The first thing you notice about Daniel Martínez is his smile. And then his laugh. Both come as natural as the way he slices up cycling’s steepest mountains.
The Colombian climber has plenty of reason for high spirits these days. The 22-year-old has been tapped to race his first Tour de France with EF Education First Drapac p/b Cannondale, EF Education First’s pro cycling team.
And it gets even better. His assigned task will be to protect his childhood hero, Rigoberto Urán. For Martínez, it’s like being called up to play point guard to Michael Jordan.
“My objective? That’s easy: to help Rigoberto Urán win the Tour de France!” says Martínez, his smile leaving no doubt he means it. “He was second last year, so why not? Everyone knows Rigo is capable of winning the Tour.”
Martínez might have to pinch himself. A Tour call-up is fulfilling a dream of every cyclist. It’s even more incredible in just his first season in the UCI WorldTour, the league of the best teams and racers in the world.
“I cannot believe that I will be racing alongside Rigo in the Tour. He’s a hero to me!” Martínez said. “I know what my job is. It’s to suffer and help Rigo.”
Martínez is part of a wave of Colombian riders making an impact in Europe. At 22, he’s also among the newest faces in cycling’s biggest races. His smile and contagious energy is making an impact, too.
“Cycling for me is a passion. It’s a job that comes easy. I hear of riders who do not like the bike, but it’s the opposite for me. My happiest morning is when I wake up knowing I have to ride my bike for six hours.”
Martínez hails from Soacha, a suburb of Colombia’s capitol of Bogotá, perched 8,500 feet above sea level. Local climbs hit 13,000 feet, meaning that Martínez has had plenty of practice climbing on the bike.
“My dream was to play soccer on the Barcelona football club. But I could ride a bike better than kicking the ball,” he says, chuckling. “Cycling is something that I could have never imagined doing as a professional. No one in my family is involved in the sport. Of course, now they are!”
Like most pros who eventually reach the Tour de France, he was superb at racing his bike. His early wins in the junior ranks earned him a slot on the Colombian national team as well as an invitation to train at the UCI’s World Cycling Center in Switzerland. Martínez soaked it all up.

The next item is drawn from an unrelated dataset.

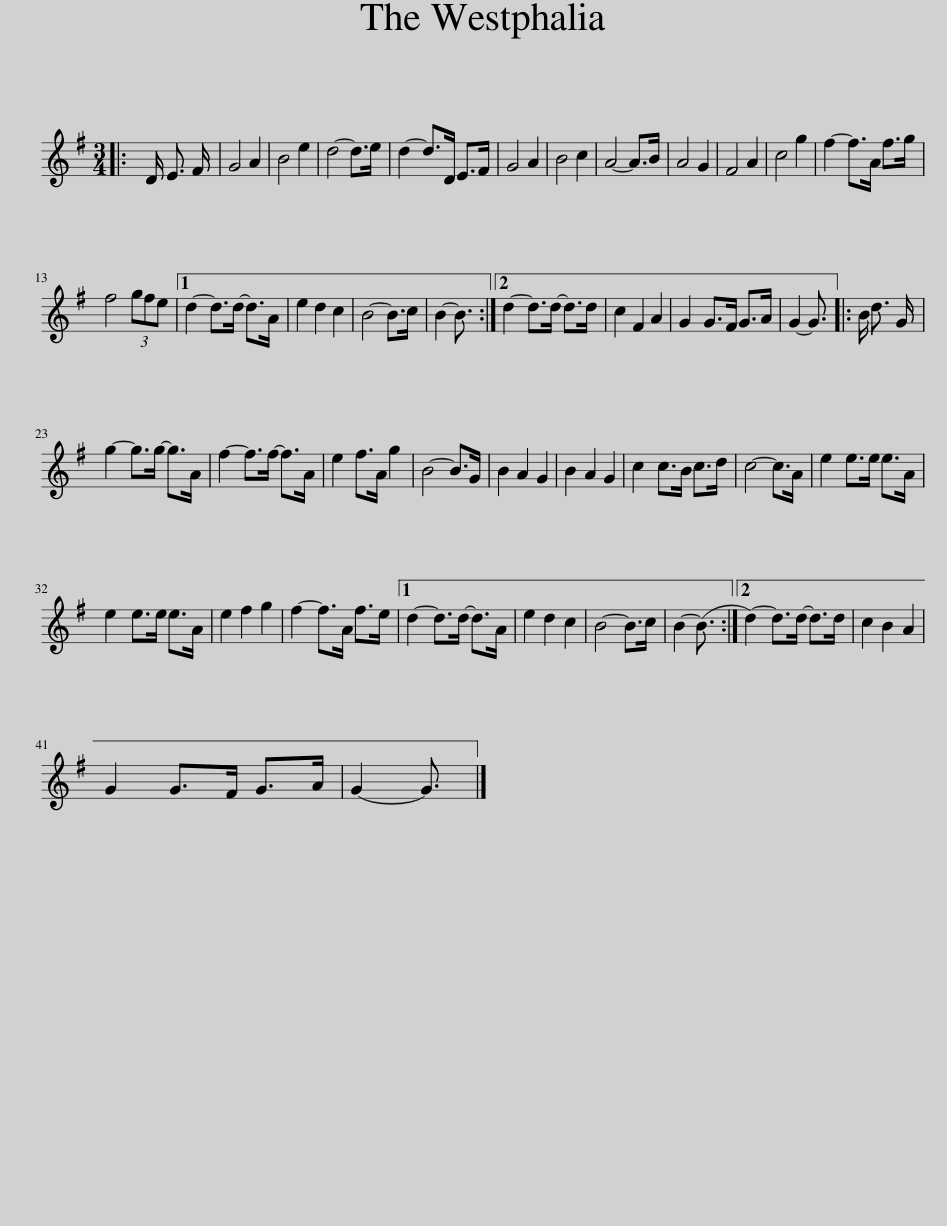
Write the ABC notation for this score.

“Like any professional, I like to suffer on the bike. If you do not like suffering, you must choose another job.”
Martinez’s determination and continued progress attracted the attention of EF Pro Cycling CEO Jonathan Vaughters.
“Dani caught my eye because he was succeeding all on his own on a small Italian team,” Vaughters says. “This isn’t so easy. Most Colombians get homesick, don’t adapt and need to go home. Daniel just made his own way inside Europe as a 20-year-old. He’s like a ‘mini-Rigo.’”
In addition to his focus on the Tour, Martinez is also working hard to improve his English skills by studying with EF English Live, the world’s largest online language school that EF launched with the help of Apple in the 1990s.
“I speak Spanish and Italian, and the English is coming along. I have been taking some classes online and the team speaks English. The team has an American feel to it, but it’s also very international. I felt right at home since the first moment.”
Ahead of the Tour, Martínez trained in Colombia, where he still lives with his parents. Like any good son, he enjoys his mom’s cooking, especially ajiaco, a tangy garlic chicken soup that’s a delicacy in Colombia. In what little spare time he might have, he likes to go fishing, take a paseo (an evening stroll) with his girlfriend or catch up on his favorite TV series. But right now, it’s all about the bike.
He’s not a household name yet, but that could change very fast.
“My dream? Of course, some day to be challenging for the victory in the sport’s biggest races.”